### About this exercise
Transcribe the text read from each of the records below, line for line and unchanged, leaving the pictures out of your answer.

### Provided entries
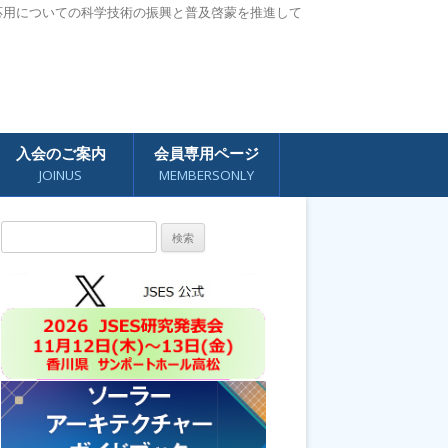
応用についての科学技術の振興と普及啓蒙を推進して
入会のご案内
会員専用ページ
JOINUS
MEMBERSONLY
検
索:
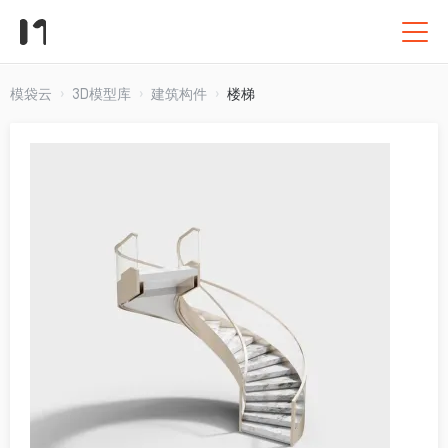
模袋云
3D模型库
建筑构件
楼梯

### Problem solution
応用についての科学技術の振興と普及啓蒙を推進して
入会のご案内
会員専用ページ
JOINUS
MEMBERSONLY
検
索:
模袋云
3D模型库
建筑构件
楼梯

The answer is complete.